> [Try it]
Among the entries below, take the line with "#1 blue basket" and the line with "#2 blue basket", and output them and every line between them exactly, with nothing else.

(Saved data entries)

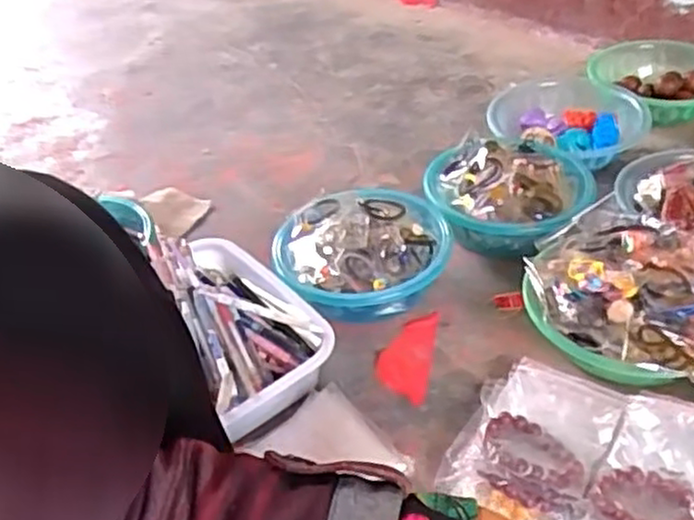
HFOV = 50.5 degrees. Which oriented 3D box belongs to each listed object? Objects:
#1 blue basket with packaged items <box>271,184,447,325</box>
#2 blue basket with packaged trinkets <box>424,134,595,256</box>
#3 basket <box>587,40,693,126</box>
[{"bbox_3d":[0.021,-0.001,0.953,0.215,0.101,0.208,-3,39,3],"label":"blue basket with packaged items"},{"bbox_3d":[0.220,-0.085,1.021,0.222,0.110,0.203,11,42,19],"label":"blue basket with packaged trinkets"},{"bbox_3d":[0.530,-0.295,1.246,0.236,0.077,0.216,3,40,11],"label":"basket"}]

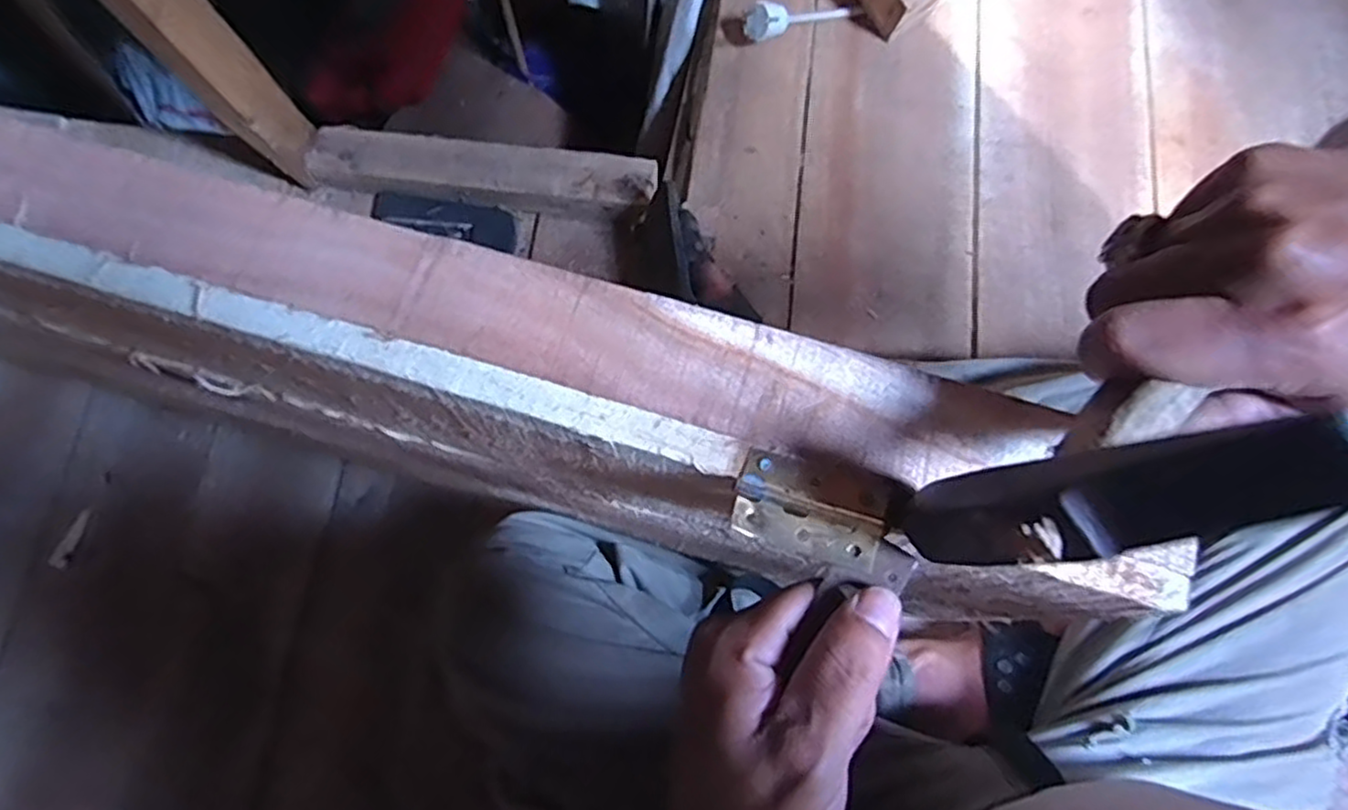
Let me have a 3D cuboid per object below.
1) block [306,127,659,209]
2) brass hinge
[{"bbox_3d":[-0.193,-0.237,0.732,0.346,0.028,0.056,7,75,3],"label":"block"},{"bbox_3d":[0.052,0.038,0.247,0.060,0.007,0.036,15,76,5],"label":"brass hinge"}]

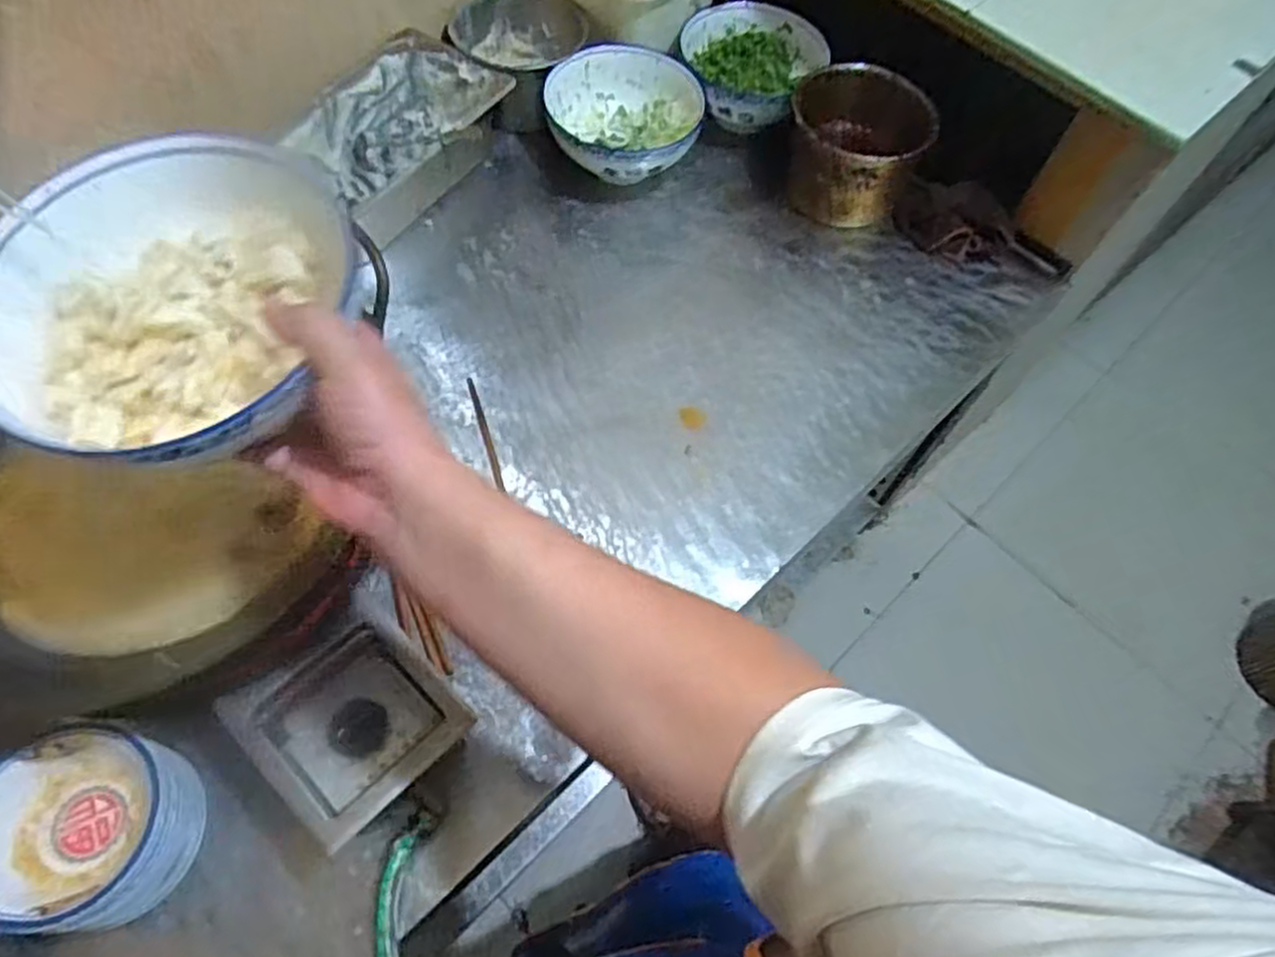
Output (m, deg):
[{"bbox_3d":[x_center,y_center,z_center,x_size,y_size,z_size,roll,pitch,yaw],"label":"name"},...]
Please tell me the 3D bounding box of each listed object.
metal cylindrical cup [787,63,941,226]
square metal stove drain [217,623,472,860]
[{"bbox_3d":[0.271,-0.419,0.965,0.164,0.140,0.176,15,62,4],"label":"metal cylindrical cup"},{"bbox_3d":[-0.215,0.184,0.584,0.126,0.041,0.134,-40,71,-22],"label":"square metal stove drain"}]

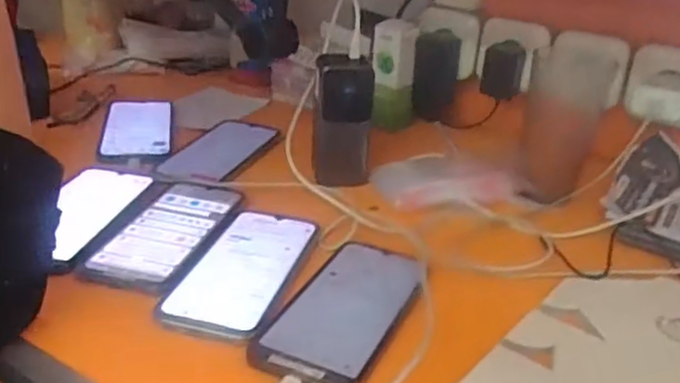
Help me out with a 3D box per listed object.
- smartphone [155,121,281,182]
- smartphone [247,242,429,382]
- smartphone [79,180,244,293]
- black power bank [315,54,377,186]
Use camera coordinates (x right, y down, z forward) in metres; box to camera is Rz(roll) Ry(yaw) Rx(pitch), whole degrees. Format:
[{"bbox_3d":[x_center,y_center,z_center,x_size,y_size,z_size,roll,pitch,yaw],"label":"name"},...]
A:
[{"bbox_3d":[-0.136,-0.049,0.743,0.091,0.008,0.171,11,28,14],"label":"smartphone"},{"bbox_3d":[0.006,0.083,0.488,0.085,0.007,0.175,14,29,20],"label":"smartphone"},{"bbox_3d":[-0.152,0.034,0.575,0.085,0.005,0.181,8,27,8],"label":"smartphone"},{"bbox_3d":[0.004,-0.074,0.680,0.059,0.132,0.025,-1,14,-9],"label":"black power bank"}]

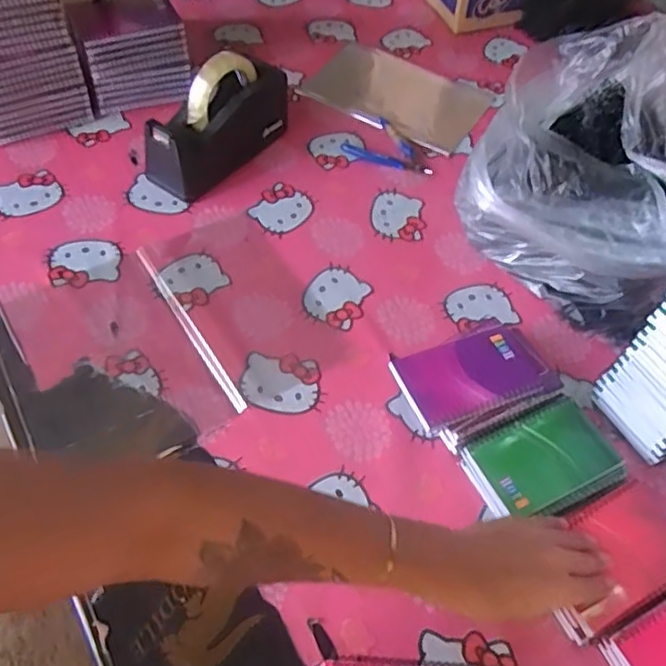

> [The completed task]
#1 blue basket with packaged items <box>271,184,447,325</box>
#2 blue basket with packaged trinkets <box>424,134,595,256</box>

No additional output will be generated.